INPUT DATA:

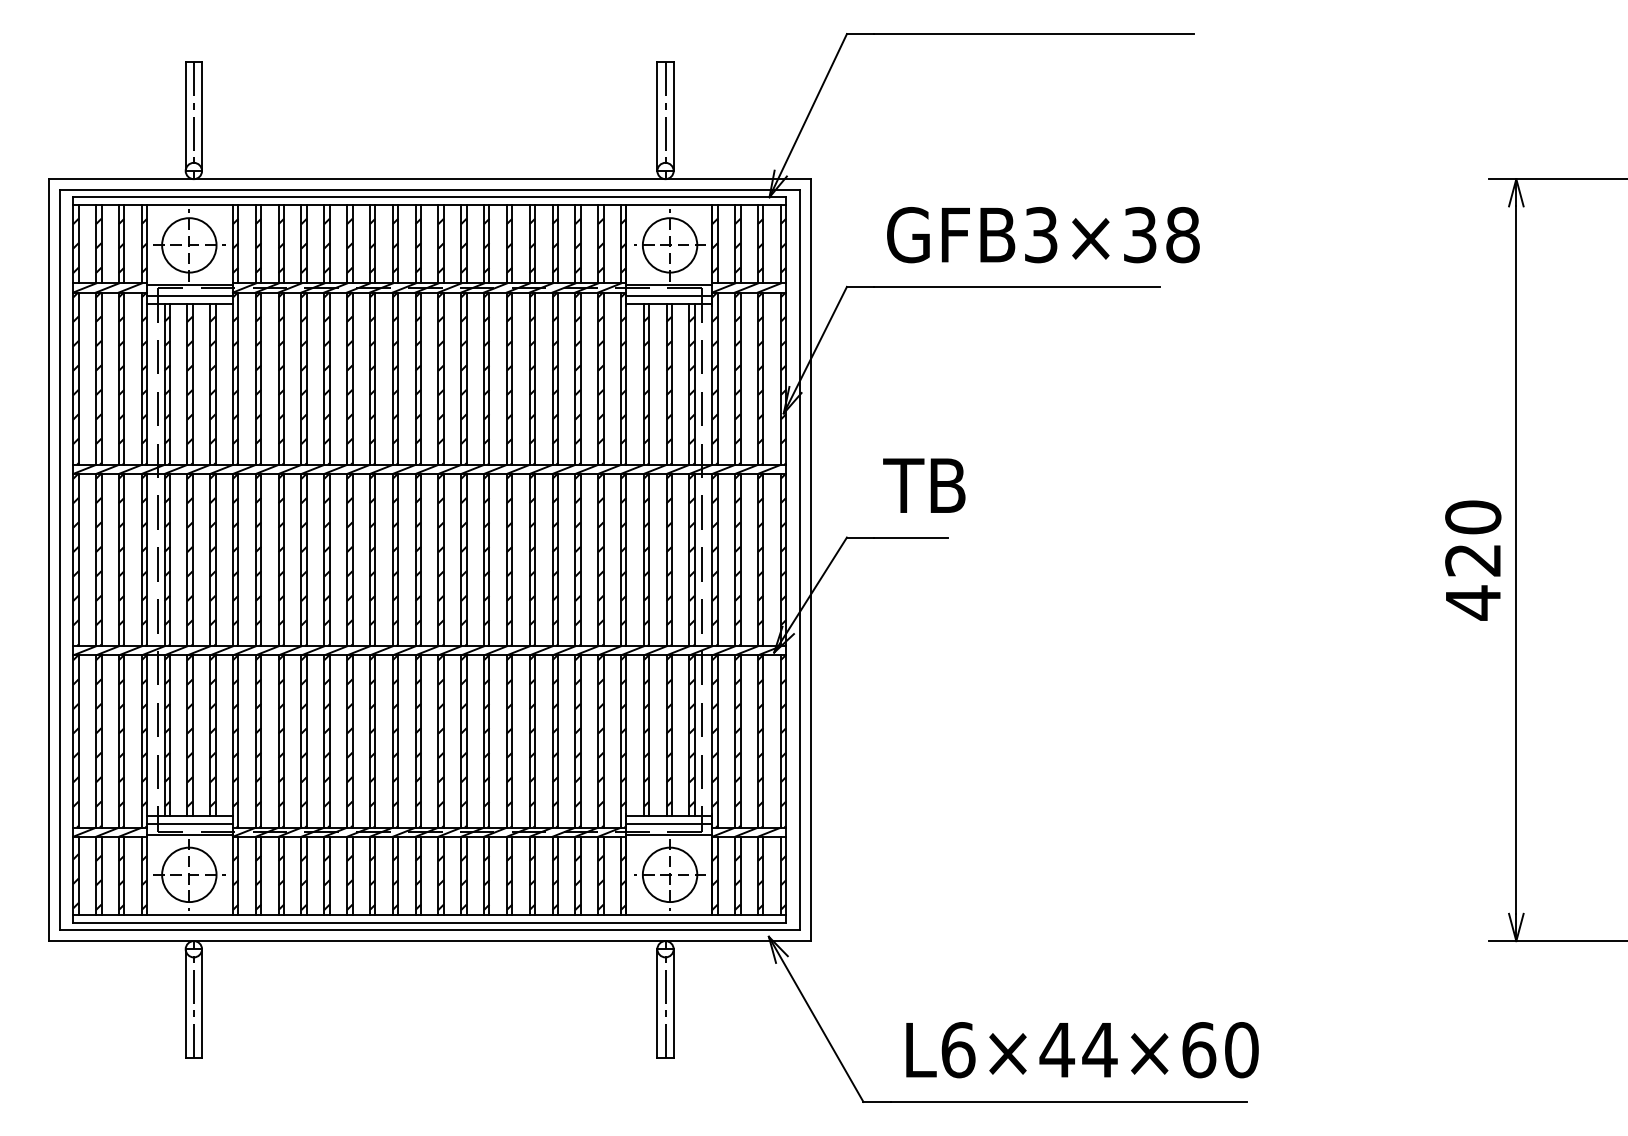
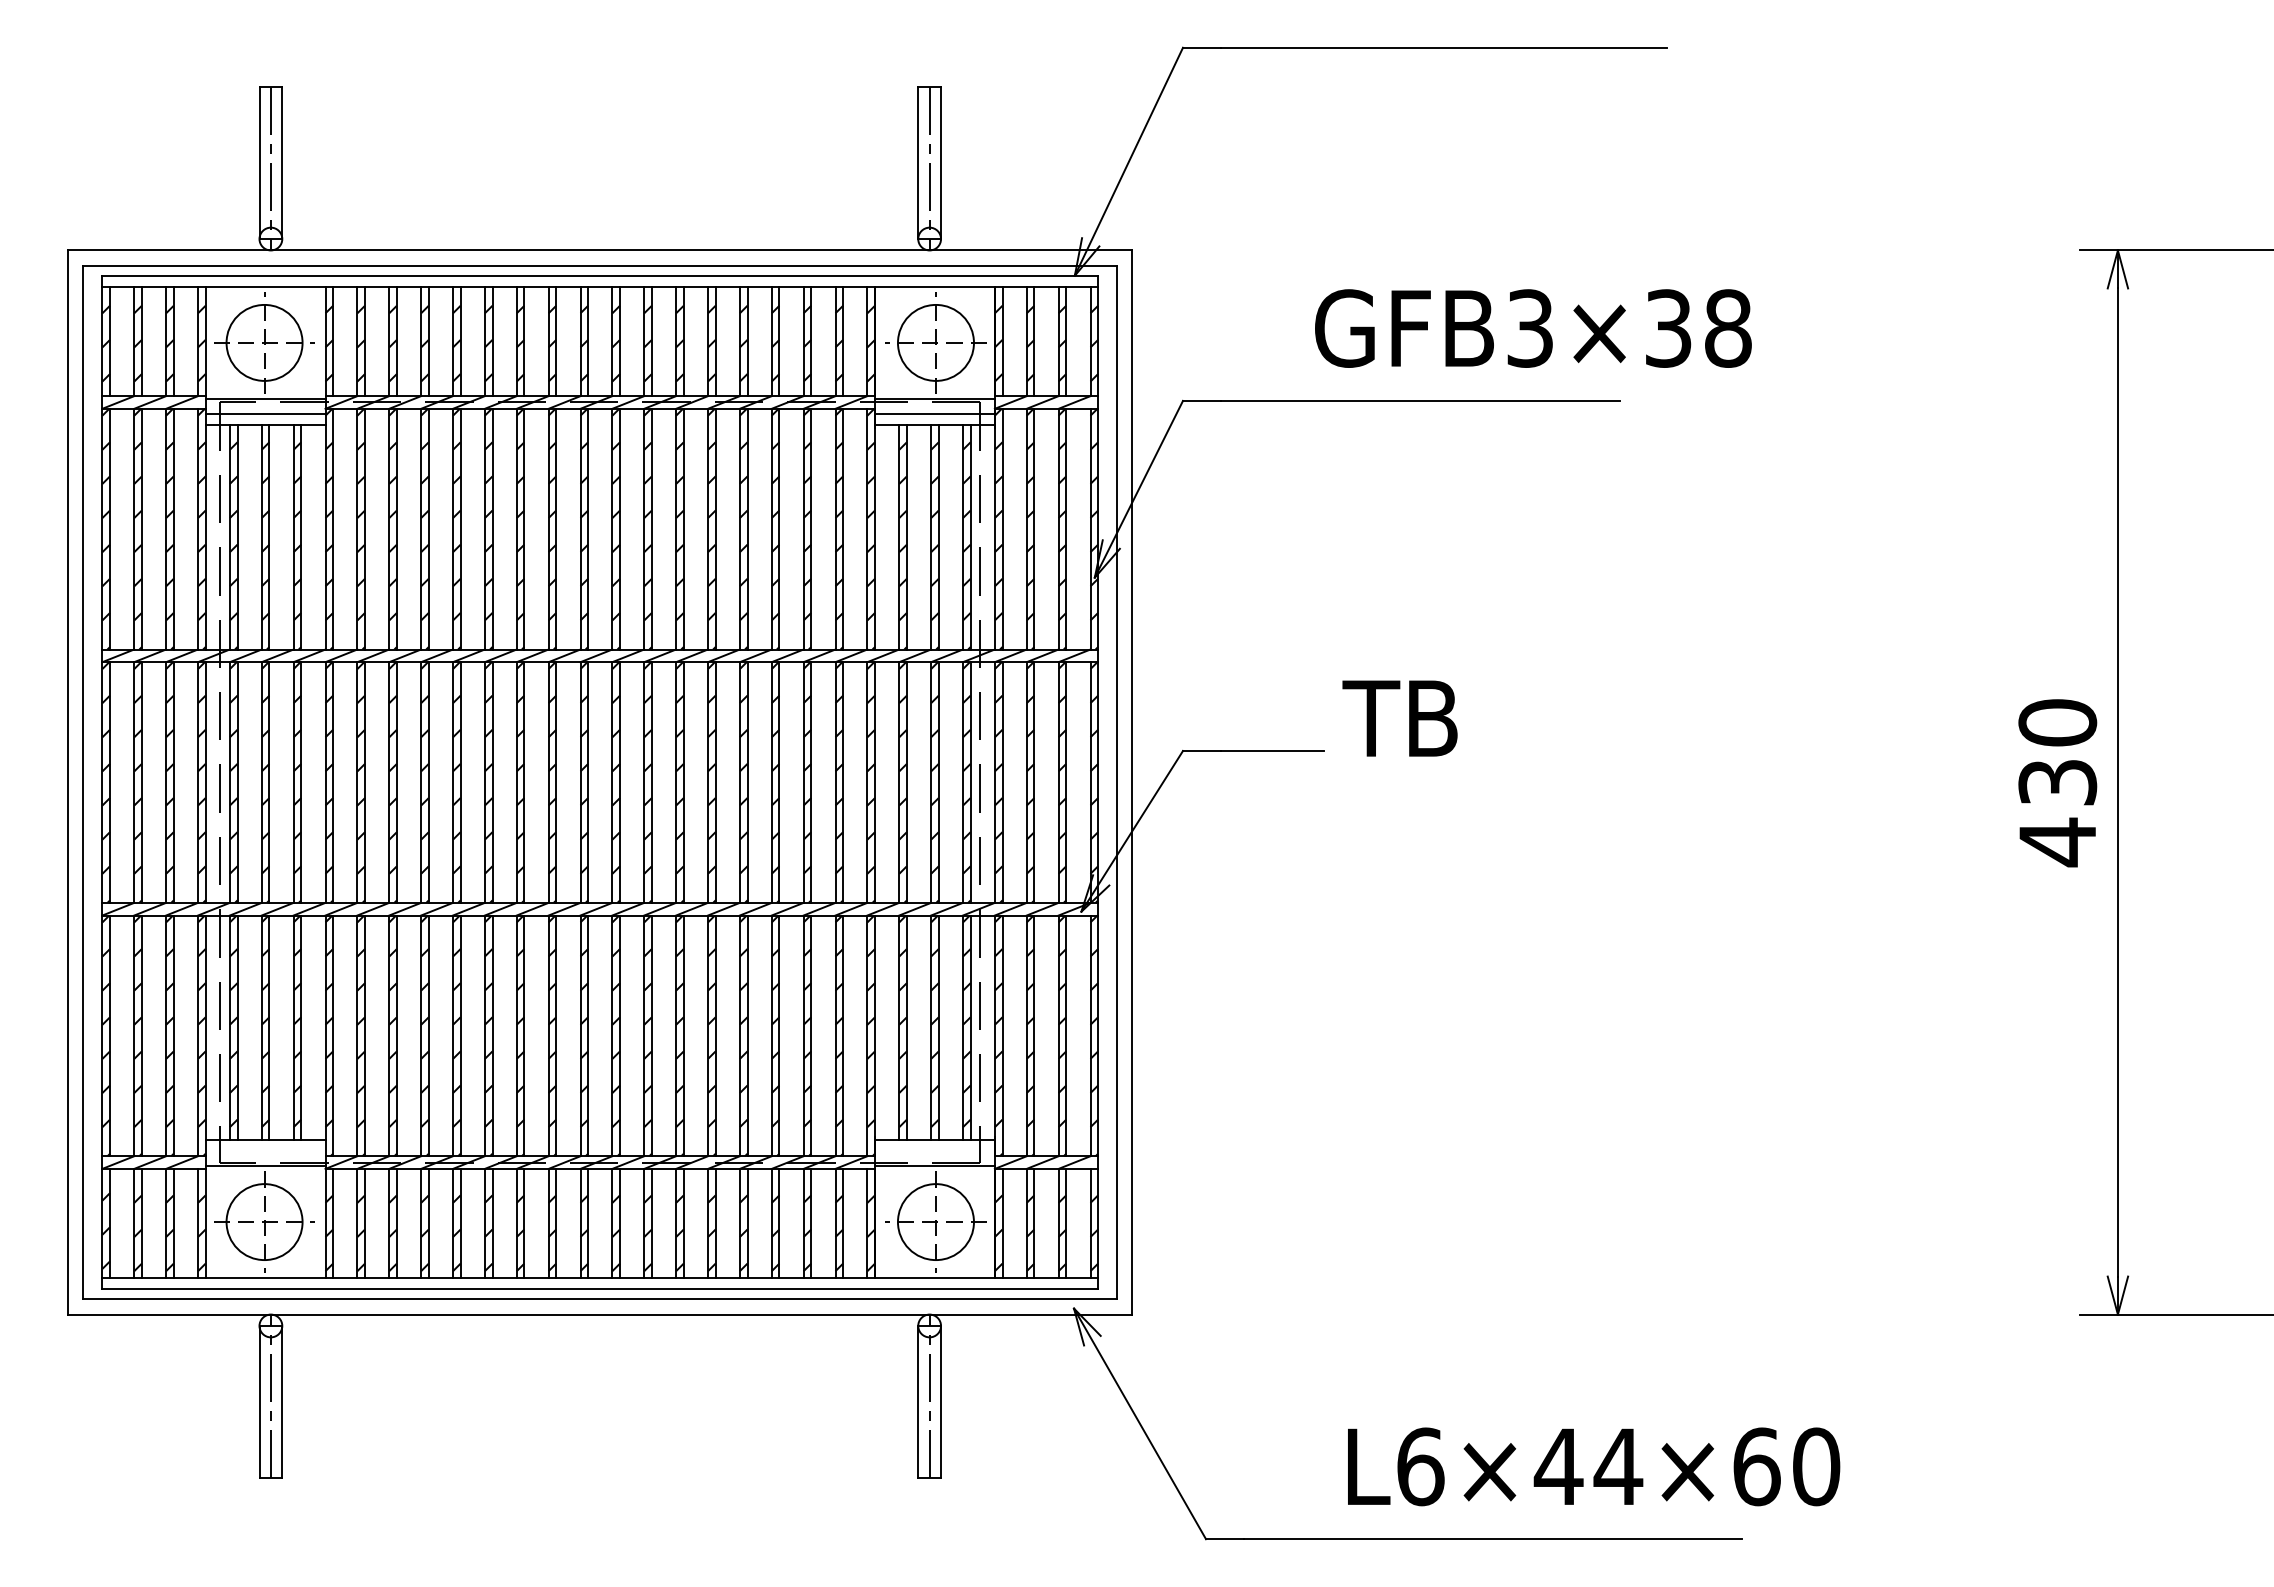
text: (1043, 235) -> (1533, 328), moved
text: (923, 485) -> (1399, 718), moved
text: (1473, 560) -> (2057, 782), 420 -> 430
line: (190, 824) -> (265, 1151), removed
line: (669, 824) -> (934, 1151), removed
text: (1082, 1049) -> (1594, 1466), moved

WHAT YOU NEED TO DO:
Return every line of the listing above where "text" appears.

WRITTEN ANSWER:
text: (1043, 235) -> (1533, 328), moved
text: (923, 485) -> (1399, 718), moved
text: (1473, 560) -> (2057, 782), 420 -> 430
text: (1082, 1049) -> (1594, 1466), moved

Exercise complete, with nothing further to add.